## Source text
I am on deep sand, rather than deep gravel, and I am in cool, rather than cold climate (North of England). I will throw out my idea's and you can make of them what you will.

It sounds like you have got the basics either in place or in your head. You need to get shelter in place - so you might want to think about felling slowly rather than large swathes at once and cover crop what ever you fell to keep what soil you have in place. I would mix stuff with deep roots - lupins and the like and get something really fast growing in there - vetch or radishes would be OK - although radishes smell a bit when they rot.

Anything you fell you should be thinking of in terms of soil amendments - if you have the funds I would hire an industrial chipper and shred everything that will fit through it, and then shred all the shreddings a second time. That is a lot of effort, but it'll give you a jump off point. You can spread it out as a mulch Garden of Eden style or just make a damn big pile and cover it with tarps and you'll quickly get a woody version of compost. I would also consider burning a good deal of the wood and getting the woodash back into the soil - nitrogen you can sort out with other roots, but if the soil is total trash then your P and K will be washed out, making any growth hard. If your already planting fruit trees, make sure they get generous doses.

In general, I would be mulching what ever you can, with what ever you can get hold of. The whole permaculture thing is about playing the long game, so I don't think it especially matters WHAT you use as mulch - anything you can get hold of. If you can get some straw, some woodchips, some .... what ever.... just get it down on the ground. Especially around the area's you've put the woodash.
If you have funds, I would also get some mushroom spawn - some of them are very cold tolerant - and get that into your mulches to get the soil you have working, and get the mulch breaking down faster to improve the soil, while also giving you a crop ( not sure about the market for fancy mushrooms in Checz replublic however )

For crops - potatos are the first thing which spring to mind - they love acid soil, and if you are struggling with Mains then you could use Early varients. They will grow in mulch as well, so you don't need a vast amount of digging. Any of the brassica's as well will be right up your street - use hardier variants.

## Data segment
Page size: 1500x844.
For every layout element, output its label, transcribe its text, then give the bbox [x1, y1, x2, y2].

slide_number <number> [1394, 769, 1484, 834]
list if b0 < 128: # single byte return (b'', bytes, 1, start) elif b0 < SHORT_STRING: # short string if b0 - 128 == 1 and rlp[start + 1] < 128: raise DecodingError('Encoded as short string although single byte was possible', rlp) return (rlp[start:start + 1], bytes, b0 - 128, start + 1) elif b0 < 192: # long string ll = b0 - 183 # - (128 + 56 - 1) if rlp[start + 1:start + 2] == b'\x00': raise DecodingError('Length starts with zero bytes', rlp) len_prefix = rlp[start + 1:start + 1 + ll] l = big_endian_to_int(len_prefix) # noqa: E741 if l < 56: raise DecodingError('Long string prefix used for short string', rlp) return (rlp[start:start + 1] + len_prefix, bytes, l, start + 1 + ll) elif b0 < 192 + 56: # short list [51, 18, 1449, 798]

## Challenges
a) Answer each question from the post on soil improvement, one per line:
(i) In what region does the writer live?
(ii) What machine does the writer suggest hiring if funds allow?
(iii) Which crop comes to mind first for the writer, and what soil does it love?
b) Return the passage of the post on soil improvement starting at "It sounds like" and ending at "when they rot.", copied word for word.

## Solutions
a)
(i) The North of England
(ii) An industrial chipper
(iii) Potatoes, which love acid soil

b)
It sounds like you have got the basics either in place or in your head. You need to get shelter in place - so you might want to think about felling slowly rather than large swathes at once and cover crop what ever you fell to keep what soil you have in place. I would mix stuff with deep roots - lupins and the like and get something really fast growing in there - vetch or radishes would be OK - although radishes smell a bit when they rot.